Friday, August 23, 2019

Fake News/rev XX

Fake news is everywhere. From Fox News to CNN, spin is part of the vocabulary of the news channels to 1, sell ads to the specific viewer demographic in question and 2, to shape public opinion as the real owners, so eloquently articulated by the late great George Carlin, don't want critical thinkers capable of understanding just what the hell is going on in a world spinning increasingly out of control.
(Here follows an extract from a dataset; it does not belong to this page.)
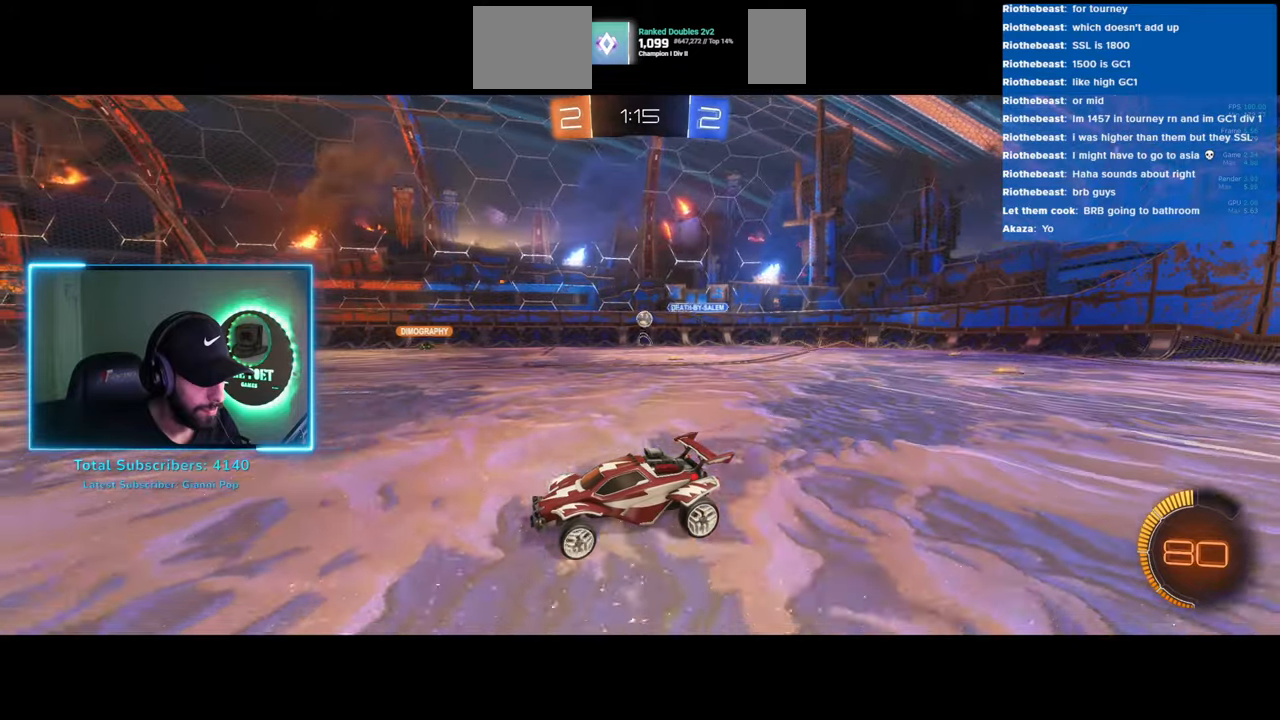
{"keys": ["w"], "mouse": [], "events": []}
With that being said, more fake news is being generated by AI because 1, it's CHEAPER and 2, AI is getting better at it.

AI vs AI

AI can be used to spread fake news, write fake reviews and to create a pretend mob of social media users aimed at bombarding comments sections with specific agendas.
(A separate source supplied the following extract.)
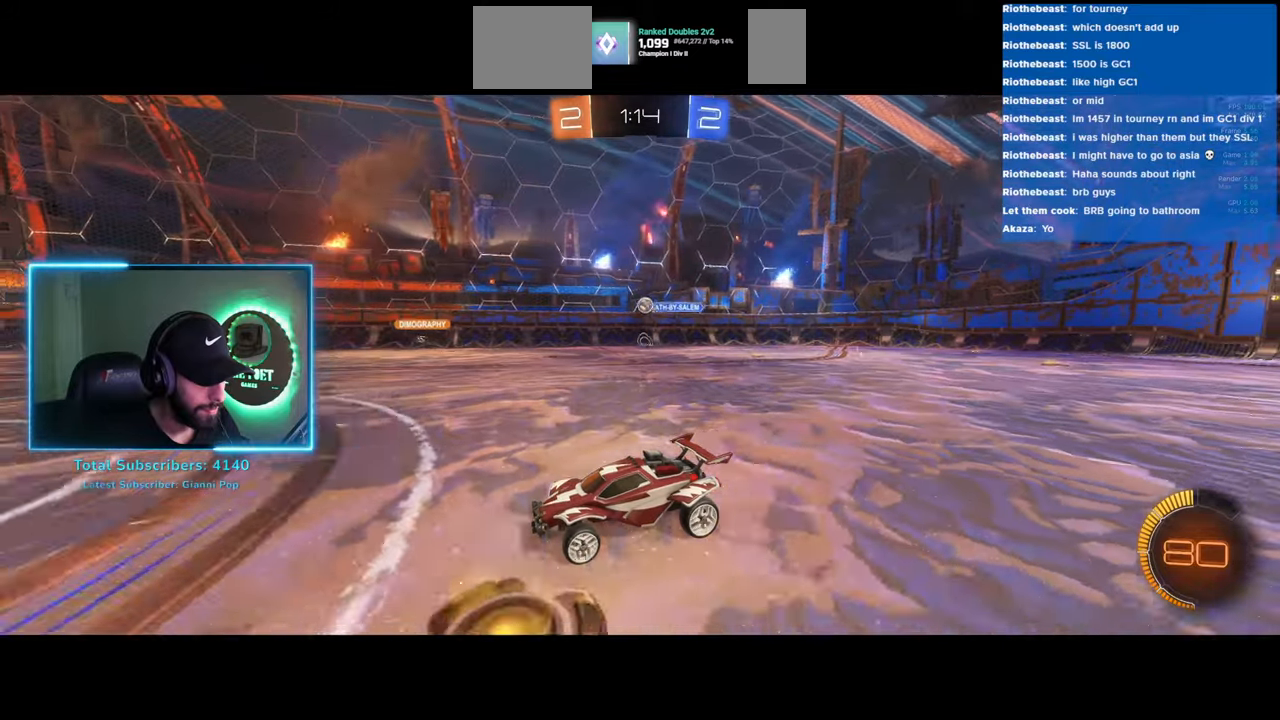
{"keys": ["w"], "mouse": [], "events": []}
However, according to MIT researchers, it can now also be used to spot fake artificially-generated text — apparently, it takes one to know one.

But there's hope.

Though the technology for misinformation is advancing at a worryingly fast pace, the same broad toolset can thankfully be used to catch this type of misinformation. Fake news, deepfakes and twitter bots might have their days numbered by the very technology that helped create them.
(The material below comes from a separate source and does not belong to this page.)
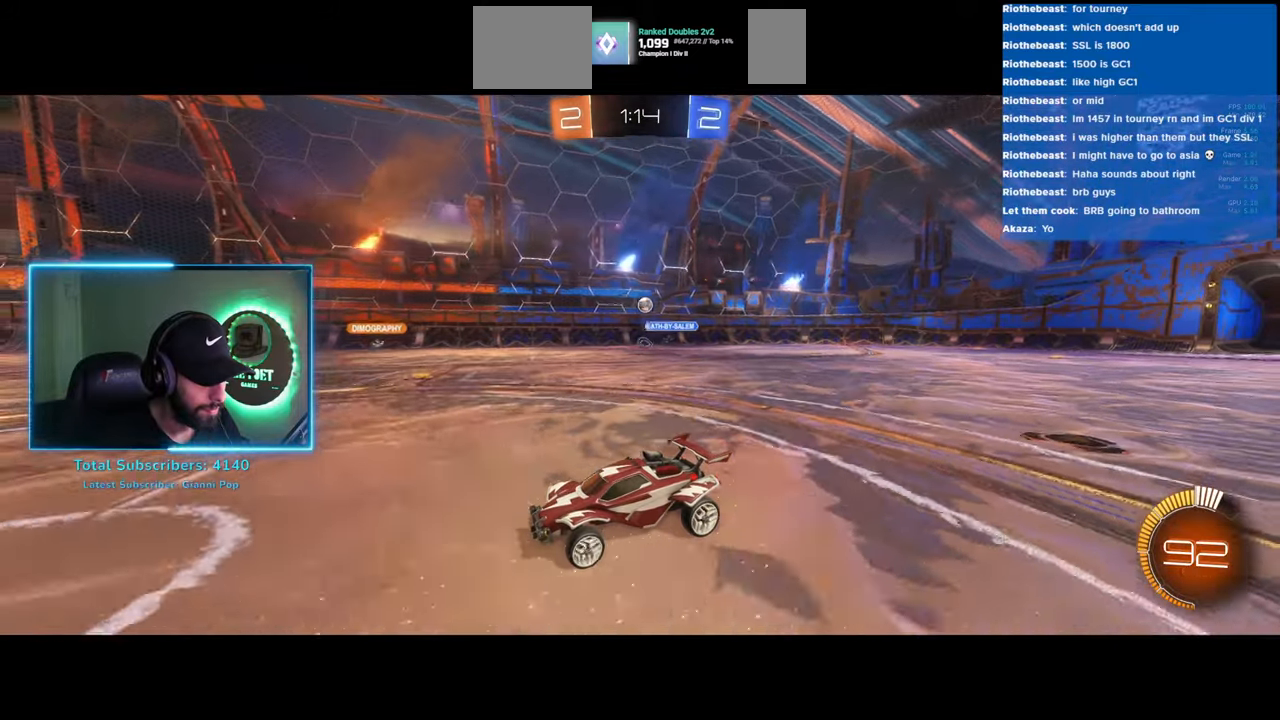
{"keys": ["w"], "mouse": [], "events": []}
Harvard University and MIT-IBM Watson AI Lab researchers recently developed a new tool that spots text that has been generated by AI.

The tool called the Giant Language Model Test Room (GLTR), takes advantage of the fact that AI text generators use fairly predictable statistical patterns in text.

While these patterns might not be easy to spot for your average reader, it seems that an algorithm can do a pretty good job at it. The AI tool, essentially, can tell if the text is too predictable to have been written by a human.

Factoid:  6 corporations own 90% of all US media.